TEXTAUSZUG:

:::::

Wobei da vermutlich noch eine Pfadangabe erforderlich ist, es sei denn, die Datei steht in Deinem Anwendungsverzeichnis.

Aber sag mal, Du arbeitest doch mit VB6, oder machst Du das in VBA? Meine Beispiele bezogen sich immer auf VB6. Falls Du es direkt im VBA von Excel machst, kannst Du dr das ganze ja auch mit dem Makrorecorder aufzeichnen und erzeugen lassen.

Ind in VB6 fehlt Dir vielleicht der Verweis auf Excel: Unter Projekt/Verweise musst Du "Microsoft Excel x.x Library" anhaken (x.x ist die Version, bei mir 11.0 für Excel 2003).

Hilft Dir das weiter? Und mach dir keinen Kopf, Deine Fragen sind nicht doof. Da habe ich hier schon andere Dinge erlebt. Das ganze ist ja auch kein ganz einfaches Thema.

Liebe Grüsse
ronaldh


----------



## maybebaby (13. Juni 2007)

Hallo,

ohhh jeh ich bin ja echt doof das hätte ich dazu schreiben sollen, ich arbeite mit VBA.

tut mir leid dass ichs nich gleich geschrieben hab, aber ich hab erst vor ein paar tagen gecheckt mit was ich arbeite, vorher warn mir die unterschiede von den VBs gar nicht klar...

sorry und viele liebe grüße,

jackie


PS: es geht übrigens immer noch nicht  aber wenn es für VB6 ist erklärt es das vielleicht ?

wie geht das mit dem macros aufzeichnen ?

:::::

BEREITGESTELLTE AUFLISTUNG:
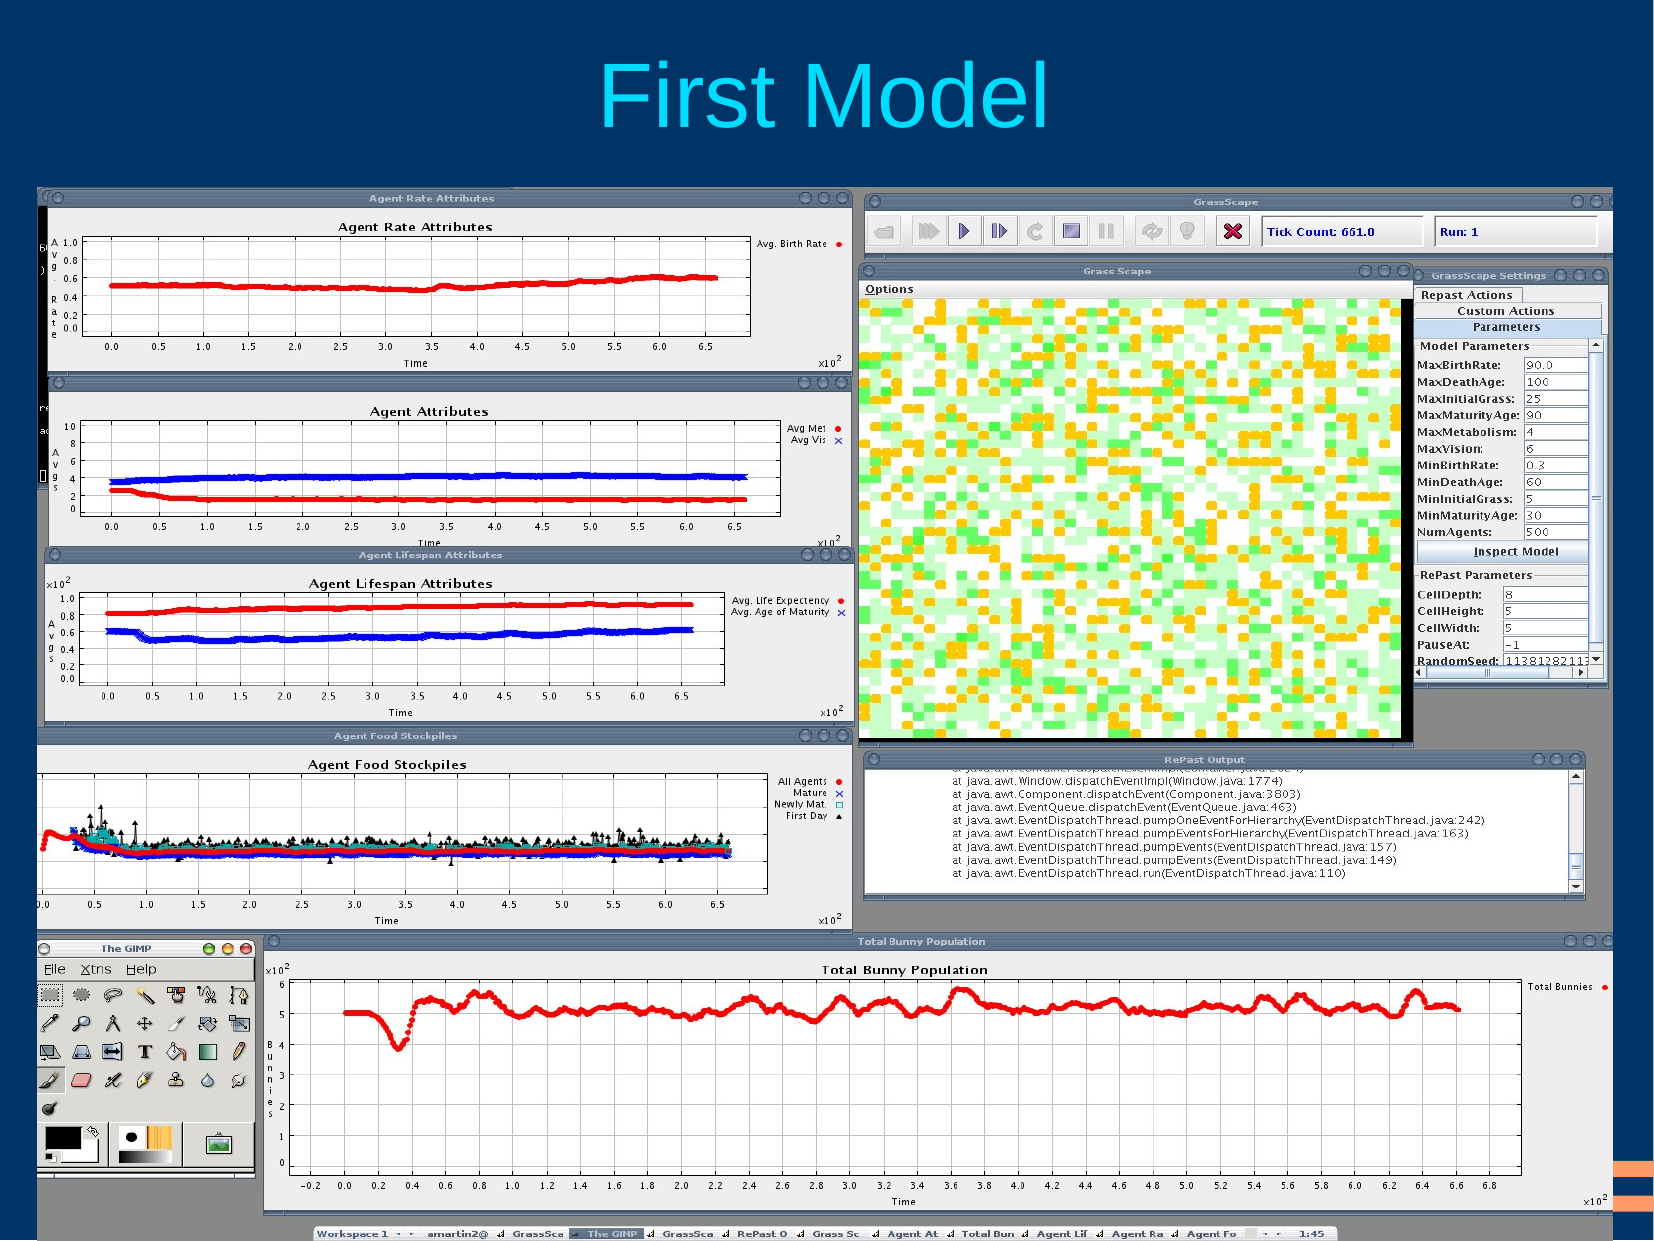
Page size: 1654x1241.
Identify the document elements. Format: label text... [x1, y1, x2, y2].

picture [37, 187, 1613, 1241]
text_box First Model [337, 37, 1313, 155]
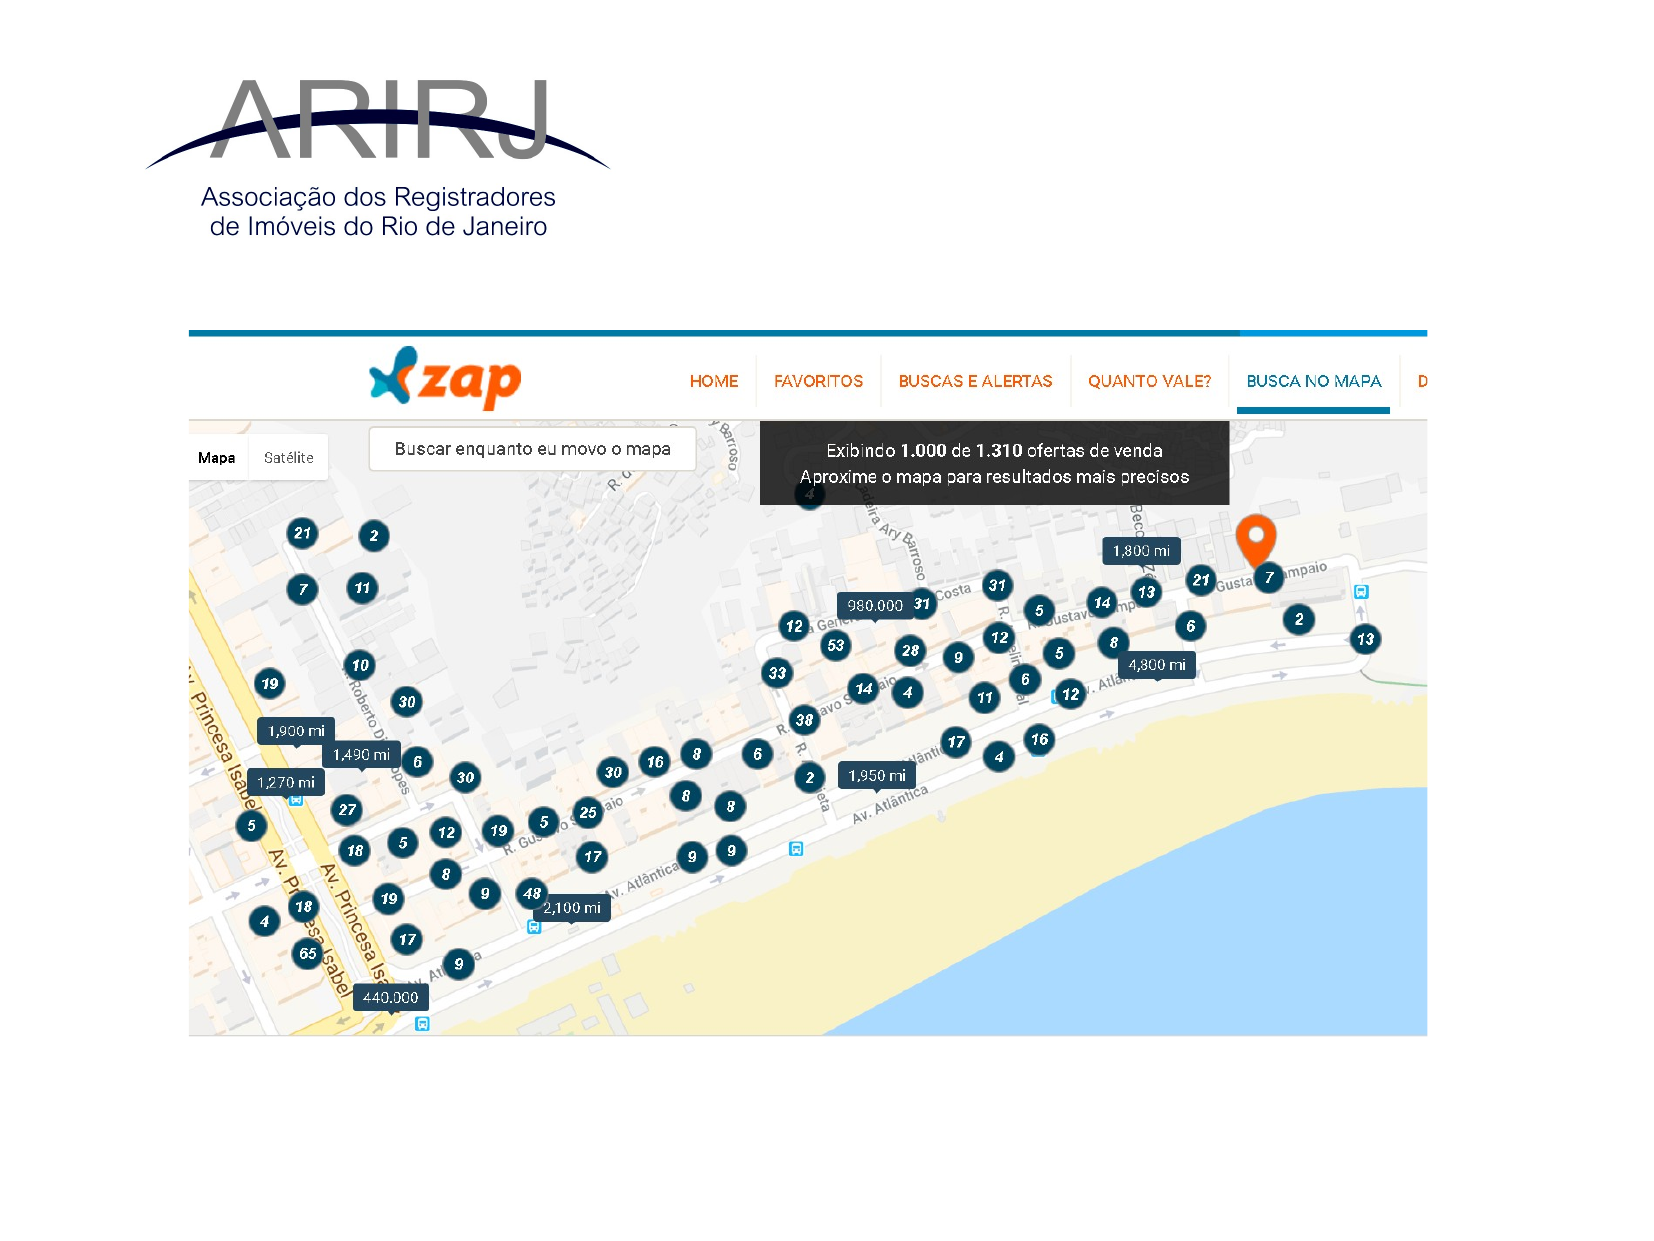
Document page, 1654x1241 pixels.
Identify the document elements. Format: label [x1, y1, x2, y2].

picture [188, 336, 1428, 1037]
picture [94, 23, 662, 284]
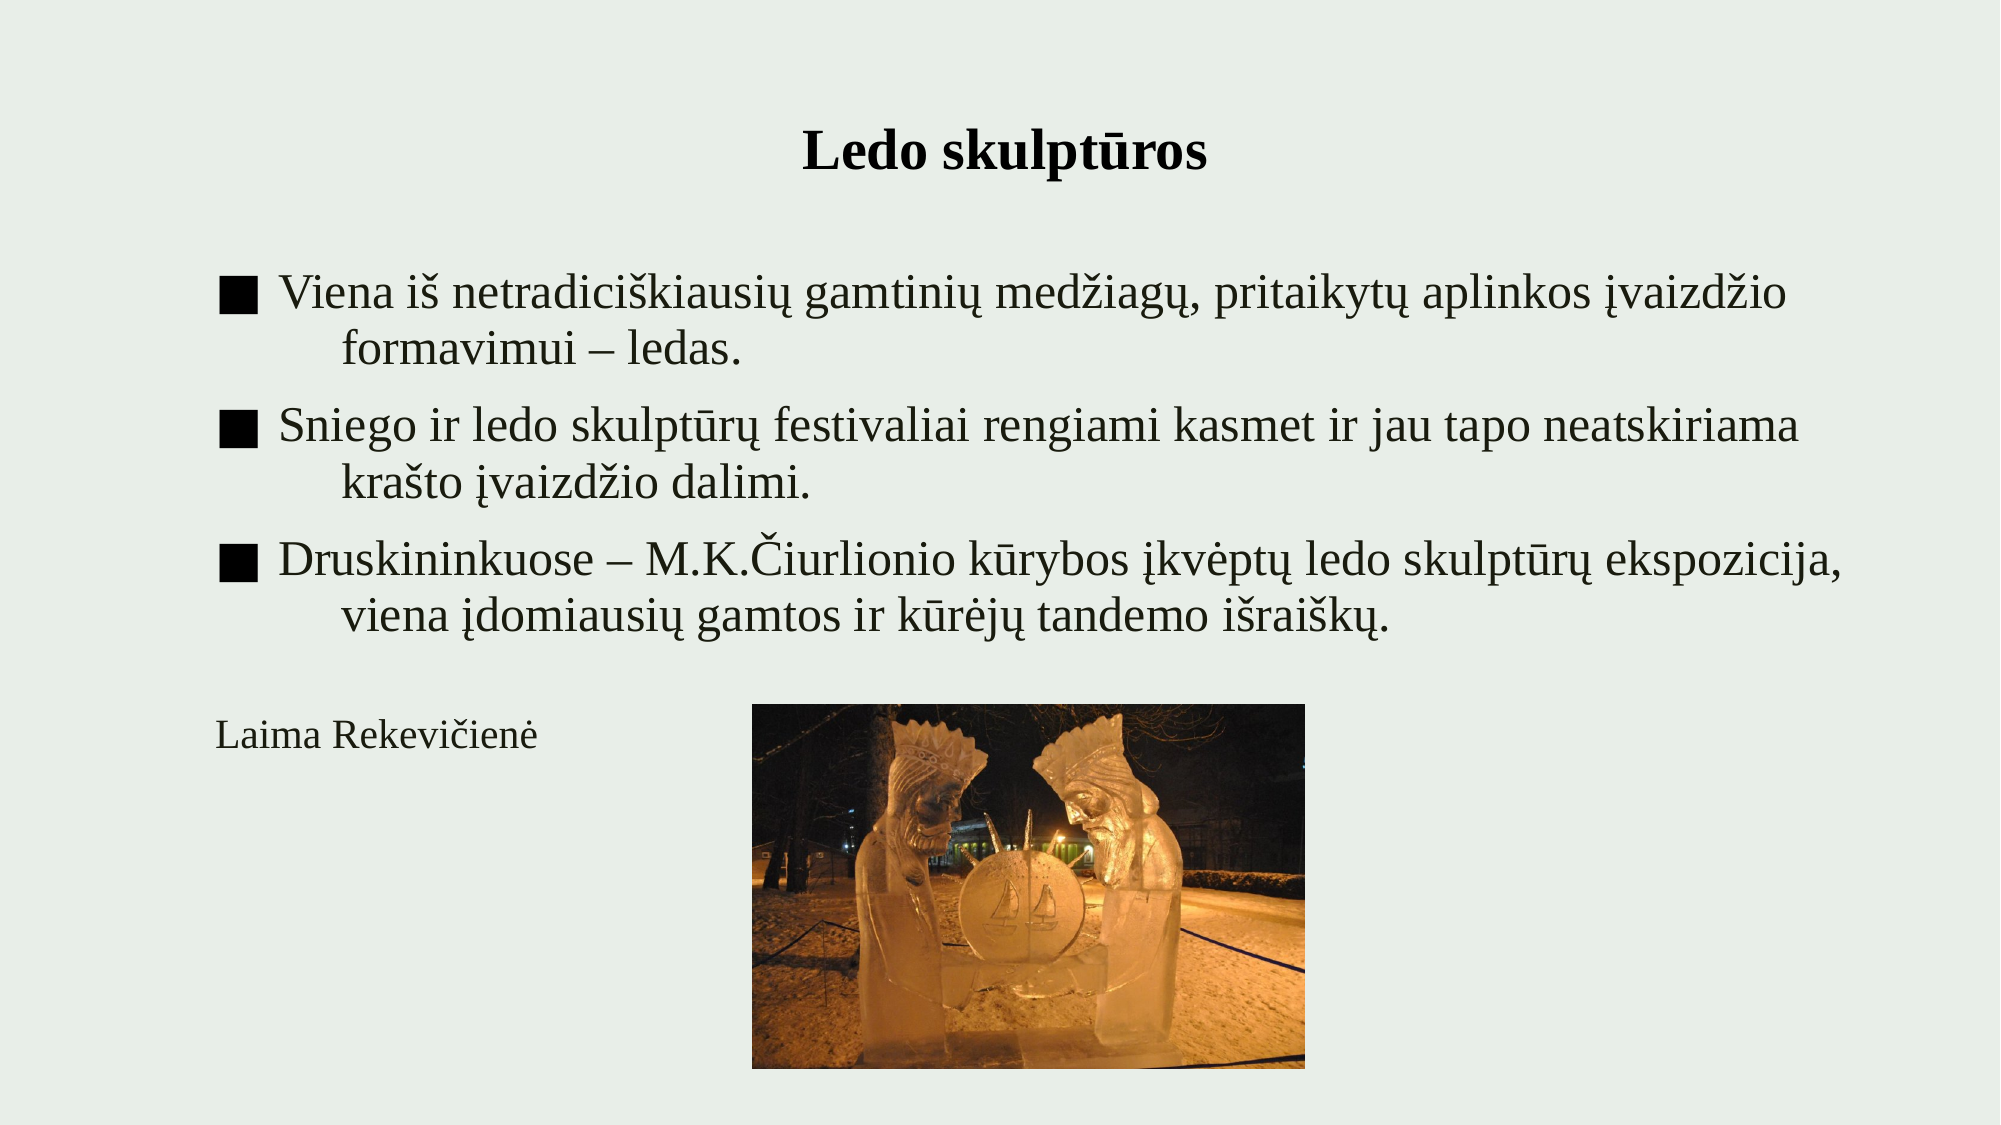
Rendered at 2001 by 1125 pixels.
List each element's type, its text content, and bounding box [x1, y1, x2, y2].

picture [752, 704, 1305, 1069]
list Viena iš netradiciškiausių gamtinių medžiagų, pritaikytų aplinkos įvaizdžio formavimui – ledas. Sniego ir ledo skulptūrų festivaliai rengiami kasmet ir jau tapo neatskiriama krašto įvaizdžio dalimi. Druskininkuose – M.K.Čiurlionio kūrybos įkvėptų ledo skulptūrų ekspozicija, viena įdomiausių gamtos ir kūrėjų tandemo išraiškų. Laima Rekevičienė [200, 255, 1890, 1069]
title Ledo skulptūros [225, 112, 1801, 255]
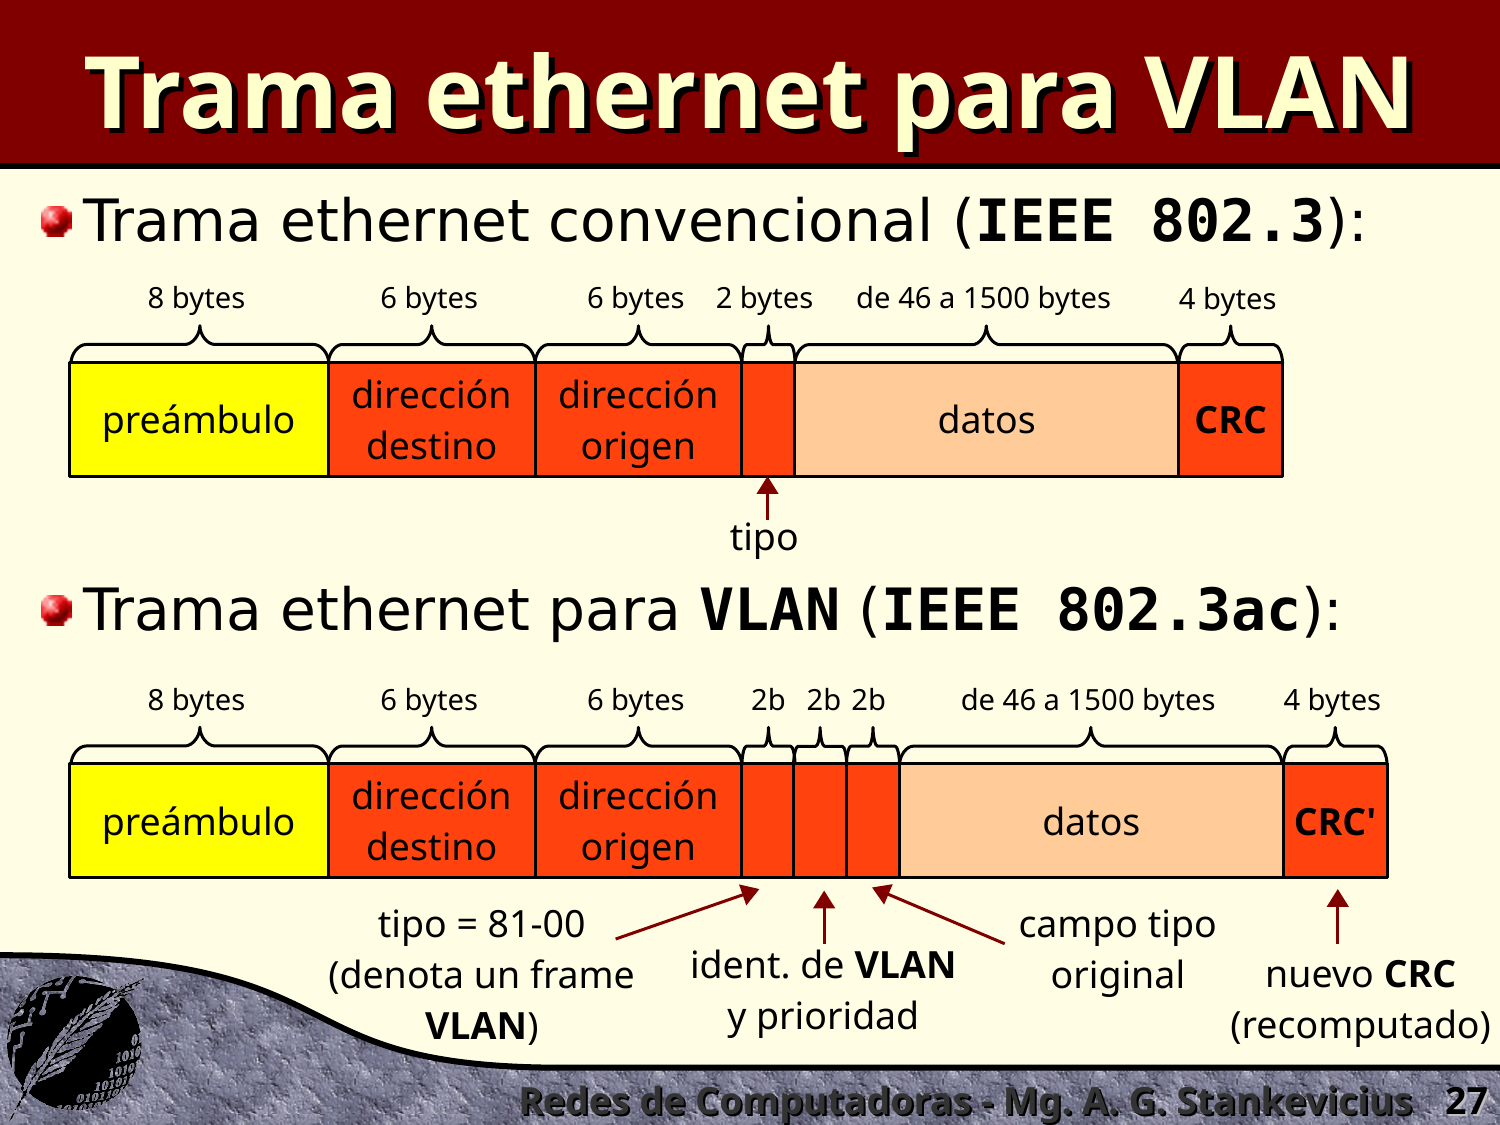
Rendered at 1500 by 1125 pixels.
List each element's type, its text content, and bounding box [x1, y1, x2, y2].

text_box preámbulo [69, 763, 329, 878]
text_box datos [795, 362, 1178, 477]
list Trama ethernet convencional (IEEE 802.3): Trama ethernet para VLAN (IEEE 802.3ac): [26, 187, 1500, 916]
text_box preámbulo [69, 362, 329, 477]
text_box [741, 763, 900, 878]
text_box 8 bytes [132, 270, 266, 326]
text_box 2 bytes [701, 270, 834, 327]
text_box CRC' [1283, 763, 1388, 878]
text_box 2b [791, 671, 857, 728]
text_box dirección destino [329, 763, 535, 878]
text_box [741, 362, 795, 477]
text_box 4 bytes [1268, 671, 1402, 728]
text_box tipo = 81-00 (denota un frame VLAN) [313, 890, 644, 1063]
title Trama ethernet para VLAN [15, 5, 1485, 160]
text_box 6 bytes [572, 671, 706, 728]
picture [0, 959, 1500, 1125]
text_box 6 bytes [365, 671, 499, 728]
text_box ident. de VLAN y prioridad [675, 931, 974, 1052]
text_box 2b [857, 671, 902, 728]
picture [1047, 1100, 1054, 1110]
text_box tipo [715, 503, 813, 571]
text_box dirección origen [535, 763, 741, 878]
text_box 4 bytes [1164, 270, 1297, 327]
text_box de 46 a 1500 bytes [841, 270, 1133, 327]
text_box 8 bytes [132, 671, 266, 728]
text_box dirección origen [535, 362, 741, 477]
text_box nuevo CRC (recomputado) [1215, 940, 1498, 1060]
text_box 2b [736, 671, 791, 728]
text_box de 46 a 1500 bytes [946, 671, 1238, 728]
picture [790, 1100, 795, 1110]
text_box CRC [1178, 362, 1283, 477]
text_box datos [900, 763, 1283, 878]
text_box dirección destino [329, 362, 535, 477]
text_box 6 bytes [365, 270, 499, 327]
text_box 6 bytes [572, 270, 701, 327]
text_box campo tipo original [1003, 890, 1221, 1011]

:::::

AUFGABENSTELLUNG:
1: Zitiere aus dem Textauszug über VB6 und VBA alles von "tut mir leid" bis hinunter zu "macros aufzeichnen ?".
2: Stelle bitte nur die Zeilen der Auflistung von der Zeile mit "Rendered at 2001 by 1125 pixels." bis hinunter zur Zeile mit "title Ledo skulptūros [225, 112, 1801, 255]" als JSON-Liste von Zeichenketten dar, beide Zeilen eingeschlossen. Jede Zeile wird ein eigener Eintrag, Leerzeilen fallen weg.

LÖSUNGEN:
1:
tut mir leid dass ichs nich gleich geschrieben hab, aber ich hab erst vor ein paar tagen gecheckt mit was ich arbeite, vorher warn mir die unterschiede von den VBs gar nicht klar...

sorry und viele liebe grüße,

jackie


PS: es geht übrigens immer noch nicht  aber wenn es für VB6 ist erklärt es das vielleicht ?

wie geht das mit dem macros aufzeichnen ?

2:
[
  "Rendered at 2001 by 1125 pixels.",
  "List each element's type, its text content, and bounding box [x1, y1, x2, y2].",
  "picture [752, 704, 1305, 1069]",
  "list Viena iš netradiciškiausių gamtinių medžiagų, pritaikytų aplinkos įvaizdžio formavimui – ledas. Sniego ir ledo skulptūrų festivaliai rengiami kasmet ir jau tapo neatskiriama krašto įvaizdžio dalimi. Druskininkuose – M.K.Čiurlionio kūrybos įkvėptų ledo skulptūrų ekspozicija, viena įdomiausių gamtos ir kūrėjų tandemo išraiškų. Laima Rekevičienė [200, 255, 1890, 1069]",
  "title Ledo skulptūros [225, 112, 1801, 255]"
]